◆ **Requirement A**
Show every line in the listing below that contains the word "constructor".
Selected excerpt below:
While the attention of international actors has largely been focused on the internal conflict in South Sudan since the alleged 15 December coup, the monthly consultations on Sudan-South Sudan are a useful opportunity to highlight important border issues and other dynamics between the two countries. There are several points that Ladsous may include in his briefing and Council members may wish to discuss further in consultations including the implications of a reported increase in conflict intensity in South Kordofan and Blue Nile states during the last few months and the status of negotiations regarding humanitarian access in both states.

Some members may be looking as well for an update on the situation in Abyei and the work of the UN Interim Security Force for Abyei. This could include any progress in establishing the Safe Demilitarised Border Zone between South Sudan and Sudan, and the current state of inter-communal relations in Abyei between the Misseriya and Ngok-Dinka ethnic groups.

Other issues that could be covered include how the recent conflict has affected oil production in South Sudan and an update on Sudan potentially providing technical assistance to operate oil facilities. The overall status of implementing the 27 September 2012 agreements between Sudan and South Sudan may also come up.
End of Selected excerpt.
Data to examine below:
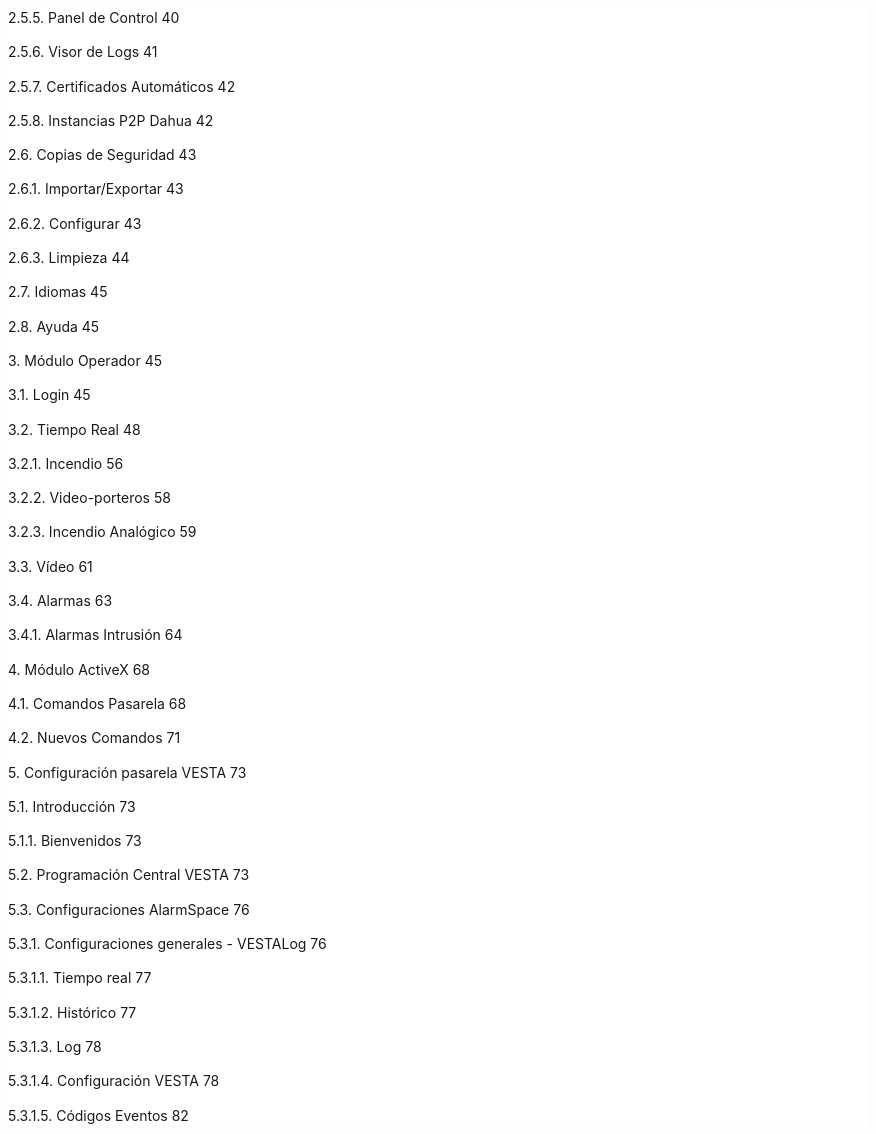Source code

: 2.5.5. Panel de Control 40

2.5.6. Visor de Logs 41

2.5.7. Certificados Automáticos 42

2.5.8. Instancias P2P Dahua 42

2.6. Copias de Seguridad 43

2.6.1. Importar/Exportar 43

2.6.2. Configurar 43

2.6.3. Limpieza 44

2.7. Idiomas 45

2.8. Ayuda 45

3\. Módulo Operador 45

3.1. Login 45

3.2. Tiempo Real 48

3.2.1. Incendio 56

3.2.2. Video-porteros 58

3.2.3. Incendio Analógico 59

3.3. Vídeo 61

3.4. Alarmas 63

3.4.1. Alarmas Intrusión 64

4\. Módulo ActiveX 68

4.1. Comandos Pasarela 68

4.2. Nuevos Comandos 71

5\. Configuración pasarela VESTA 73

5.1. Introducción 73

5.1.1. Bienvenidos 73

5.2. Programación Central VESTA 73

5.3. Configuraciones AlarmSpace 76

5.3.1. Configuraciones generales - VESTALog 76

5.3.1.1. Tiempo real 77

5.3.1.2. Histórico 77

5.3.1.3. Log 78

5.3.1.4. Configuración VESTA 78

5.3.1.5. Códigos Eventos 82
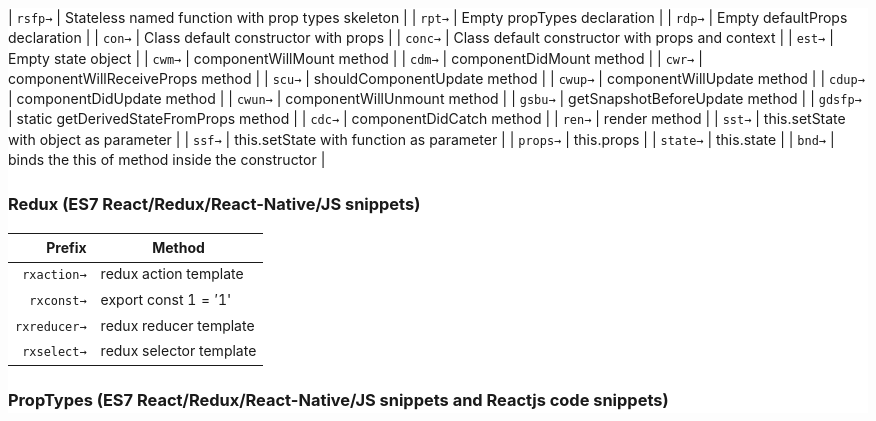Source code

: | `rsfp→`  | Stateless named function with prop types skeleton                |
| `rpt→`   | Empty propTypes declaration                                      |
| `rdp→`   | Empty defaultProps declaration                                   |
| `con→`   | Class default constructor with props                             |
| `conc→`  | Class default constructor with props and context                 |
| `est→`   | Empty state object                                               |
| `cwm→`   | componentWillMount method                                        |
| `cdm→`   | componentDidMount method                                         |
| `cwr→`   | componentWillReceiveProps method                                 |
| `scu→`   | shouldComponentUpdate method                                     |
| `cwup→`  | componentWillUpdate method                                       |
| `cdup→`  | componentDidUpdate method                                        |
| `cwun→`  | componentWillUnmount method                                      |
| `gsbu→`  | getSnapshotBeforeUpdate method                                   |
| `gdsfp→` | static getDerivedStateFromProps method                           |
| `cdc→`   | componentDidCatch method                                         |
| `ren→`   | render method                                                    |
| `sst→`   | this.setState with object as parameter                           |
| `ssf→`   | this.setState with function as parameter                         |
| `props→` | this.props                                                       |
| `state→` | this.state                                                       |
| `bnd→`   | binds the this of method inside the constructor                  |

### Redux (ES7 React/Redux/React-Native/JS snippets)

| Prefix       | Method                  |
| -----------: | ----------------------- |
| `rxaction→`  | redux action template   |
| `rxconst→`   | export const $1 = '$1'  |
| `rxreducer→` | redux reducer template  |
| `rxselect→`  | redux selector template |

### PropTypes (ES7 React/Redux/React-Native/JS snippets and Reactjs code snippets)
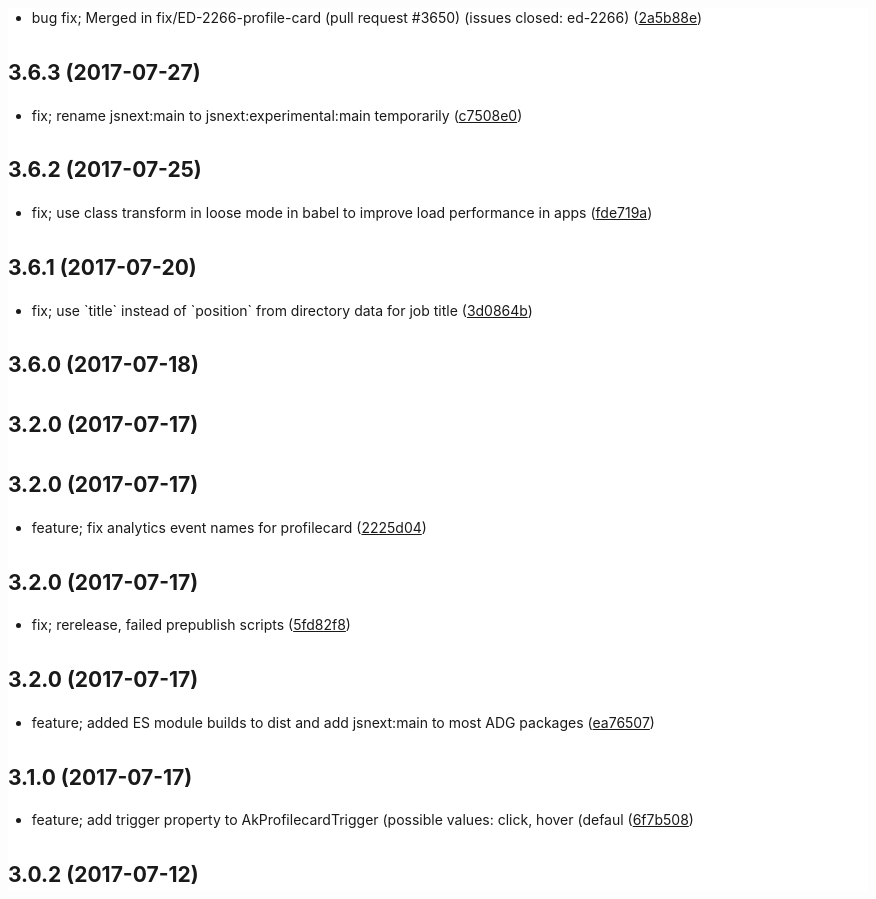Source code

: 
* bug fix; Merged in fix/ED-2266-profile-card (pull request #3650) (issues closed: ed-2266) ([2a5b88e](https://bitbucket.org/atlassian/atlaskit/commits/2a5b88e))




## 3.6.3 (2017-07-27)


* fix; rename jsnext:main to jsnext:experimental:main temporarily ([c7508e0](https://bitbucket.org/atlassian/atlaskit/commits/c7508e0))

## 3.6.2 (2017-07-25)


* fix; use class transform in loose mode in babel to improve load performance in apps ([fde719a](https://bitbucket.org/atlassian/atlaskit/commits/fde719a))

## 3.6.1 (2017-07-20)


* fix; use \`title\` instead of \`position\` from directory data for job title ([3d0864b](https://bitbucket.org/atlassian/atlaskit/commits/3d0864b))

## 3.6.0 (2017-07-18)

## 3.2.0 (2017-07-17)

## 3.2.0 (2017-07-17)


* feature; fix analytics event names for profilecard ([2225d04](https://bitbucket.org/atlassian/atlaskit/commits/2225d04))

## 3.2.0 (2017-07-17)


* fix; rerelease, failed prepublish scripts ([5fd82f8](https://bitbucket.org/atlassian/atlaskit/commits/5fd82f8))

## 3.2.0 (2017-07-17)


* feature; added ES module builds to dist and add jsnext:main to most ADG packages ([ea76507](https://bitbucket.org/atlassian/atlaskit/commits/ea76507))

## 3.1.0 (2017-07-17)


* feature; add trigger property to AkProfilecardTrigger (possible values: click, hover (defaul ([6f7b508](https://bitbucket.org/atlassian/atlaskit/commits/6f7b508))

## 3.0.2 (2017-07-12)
End of Data to examine.
◆ **Requirement B**
From the passage on Sudan and South Sudan above, quote the part starting at "Some members may" and ending at "also come up.".

◆ **Written reply A**
| `con→`   | Class default constructor with props                             |
| `conc→`  | Class default constructor with props and context                 |
| `bnd→`   | binds the this of method inside the constructor                  |

◆ **Written reply B**
Some members may be looking as well for an update on the situation in Abyei and the work of the UN Interim Security Force for Abyei. This could include any progress in establishing the Safe Demilitarised Border Zone between South Sudan and Sudan, and the current state of inter-communal relations in Abyei between the Misseriya and Ngok-Dinka ethnic groups.

Other issues that could be covered include how the recent conflict has affected oil production in South Sudan and an update on Sudan potentially providing technical assistance to operate oil facilities. The overall status of implementing the 27 September 2012 agreements between Sudan and South Sudan may also come up.